End game in Afghanistan
- Mr. Trump’s earlier objective of “winning” in Afghanistan has been quietly put aside.
- The U.S. appears to be seeking a managed exit, leaving after a successfully conducted election so that the blood (2,400 U.S. lives) and treasure (nearly $1 trillion) can be justified as having delivered an honourable outcome.
- The U.S. opened direct talks with the Taliban two months ago.
- Though the U.S. had refrained from doing so, maintaining that this would undermine the legitimacy of the Kabul government.
- It had therefore prodded Pakistan to deliver the Taliban to an ‘Afghan-led and Afghan-owned’ reconciliation process which did not happen.

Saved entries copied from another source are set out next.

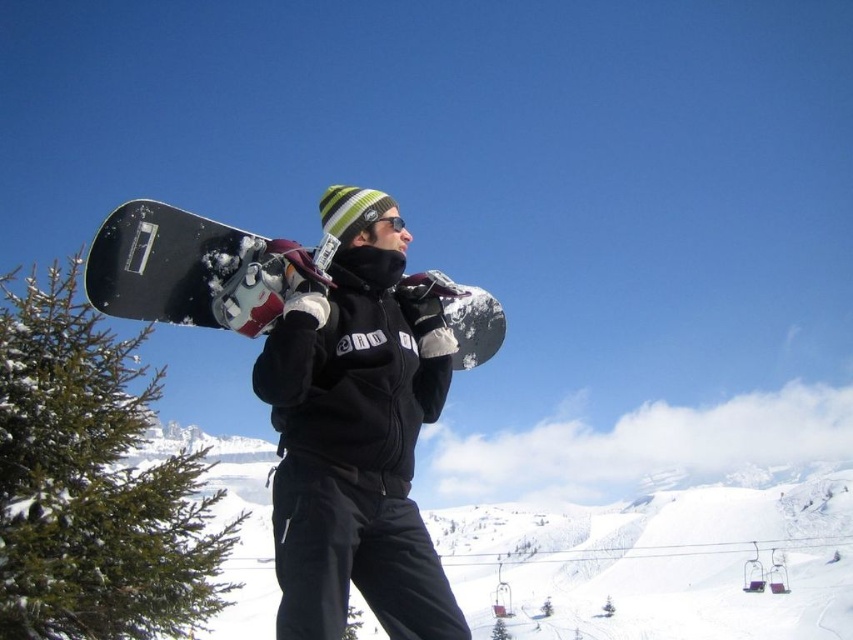
Question: Does white fluffy snow at center appear on the right side of black matte snowboard at upper center?

Choices:
 (A) no
 (B) yes

Answer: (B)

Question: Which object is the closest to the green matte pine at left?

Choices:
 (A) matte black snowboard at center
 (B) white fluffy snow at center
 (C) black matte snowboard at upper center

Answer: (A)

Question: Which object is positioned closest to the black matte snowboard at upper center?

Choices:
 (A) green matte pine at left
 (B) matte black snowboard at center
 (C) white fluffy snow at center
 (D) metallic purple ski lift at lower right

Answer: (B)

Question: Does green matte pine at left appear on the left side of metallic purple ski lift at lower right?

Choices:
 (A) no
 (B) yes

Answer: (B)

Question: Among these objects, which one is nearest to the camera?

Choices:
 (A) white fluffy snow at center
 (B) matte black snowboard at center
 (C) green matte pine at left

Answer: (B)

Question: Does green matte pine at left come in front of metallic purple ski lift at lower right?

Choices:
 (A) no
 (B) yes

Answer: (B)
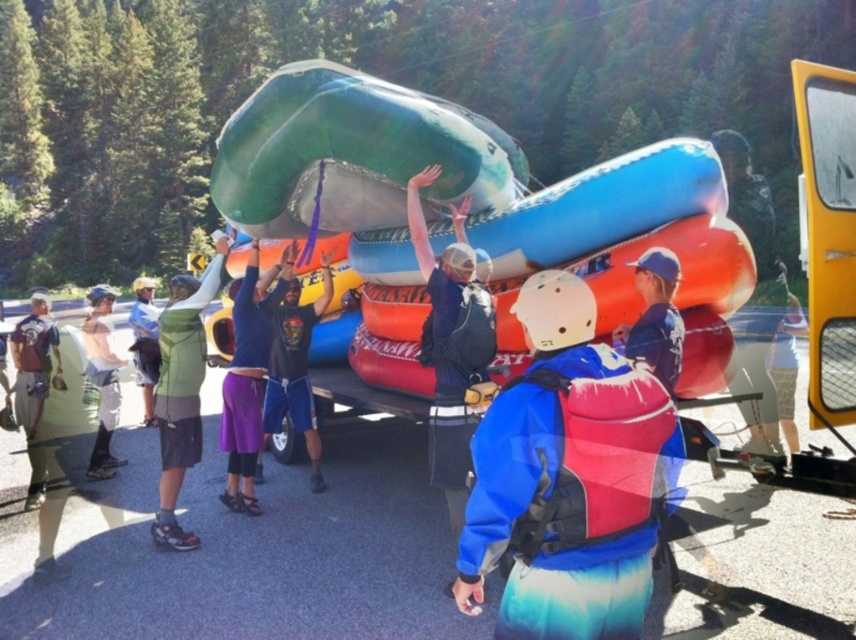
Question: Can you confirm if dark blue t-shirt at center is thinner than matte green jacket at left?

Choices:
 (A) yes
 (B) no

Answer: (A)

Question: Which of the following is the closest to the observer?

Choices:
 (A) green matte shirt at center
 (B) green matte raft at center
 (C) purple fabric pants at lower right
 (D) blue rubber raft at center

Answer: (C)

Question: Which object is positioned farthest from the green matte jacket at center?

Choices:
 (A) green matte raft at center
 (B) dark blue t-shirt at center
 (C) blue matte life jacket at center
 (D) blue rubber raft at center

Answer: (A)

Question: Observing the image, what is the correct spatial positioning of blue rubber raft at center in reference to green matte jacket at center?

Choices:
 (A) above
 (B) below

Answer: (A)

Question: Among these objects, which one is nearest to the camera?

Choices:
 (A) green matte shirt at center
 (B) purple fabric pants at lower right

Answer: (B)

Question: Considering the relative positions of blue rubber raft at center and purple fabric pants at lower right in the image provided, where is blue rubber raft at center located with respect to purple fabric pants at lower right?

Choices:
 (A) below
 (B) above

Answer: (B)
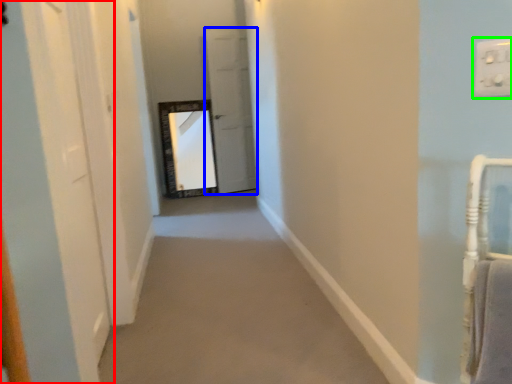
Question: Which object is positioned closest to door (highlighted by a red box)? Select from door (highlighted by a blue box) and electric outlet (highlighted by a green box).

Choices:
 (A) door
 (B) electric outlet

Answer: (B)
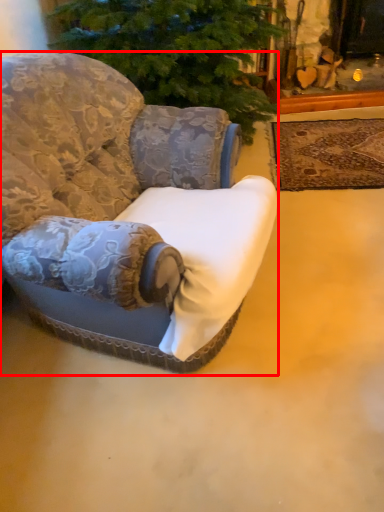
Question: From the image's perspective, considering the relative positions of chair (annotated by the red box) and mat in the image provided, where is chair (annotated by the red box) located with respect to the staircase?

Choices:
 (A) below
 (B) above

Answer: (A)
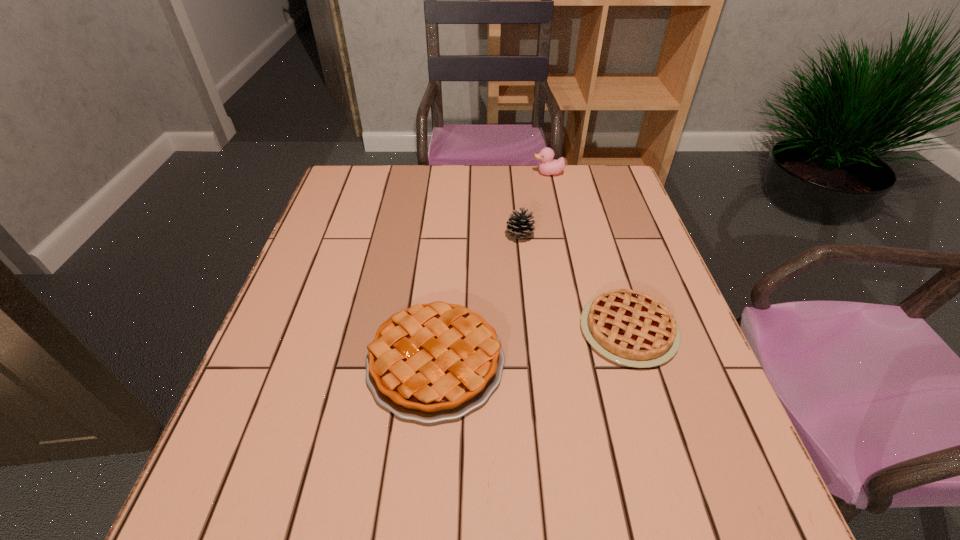
Find the location of `vacant area that lies between the duckling and the shortest object`. vacant area that lies between the duckling and the shortest object is located at coordinates tap(588, 252).

Where is `object that stands as the third closest to the shorter pie`? Image resolution: width=960 pixels, height=540 pixels. object that stands as the third closest to the shorter pie is located at coordinates (547, 166).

- The end game is approaching, the Taliban too has changed tack.
- In the areas under its control, instead of destroying the schools, clinics and courts, it is running them by co-opting or replacing local officials who remain on the government’s payroll.
- It realises that it needs to emerge from being a shadowy underground insurgency and demonstrate governance skills.
- Mr. Ghani would like to stand again in 2019, this time as a candidate who brought peace to Afghanistan, though with so many different players pulling in different directions, peace will remain illusory.
- What is likely is that after the 2019 election, the U.S. will get its managed exit, which Mr. Trump will trumpet as his singular achievement.
UPSC Prelims Questions:
Q.1) ) With reference to International Centre for Integrated Mountain Development (ICIMOD), consider the following statements:
1. It is a knowledge sharing centre for eight regional countries of the Hindu Kush Himalayas.
2. It aims to assist people in adapting to the influence of climate change.
3. India is a founding member of ICIMOD.
Which of the statements given above are correct?
(a) 1 and 2 only
(b) 1, 2 and 3
(c) 2 and 3 only
(d) 1 and 3 only
UPSC Mains Questions:
Q.1): How Donald Trump’s new Afghanistan policy is significant for India?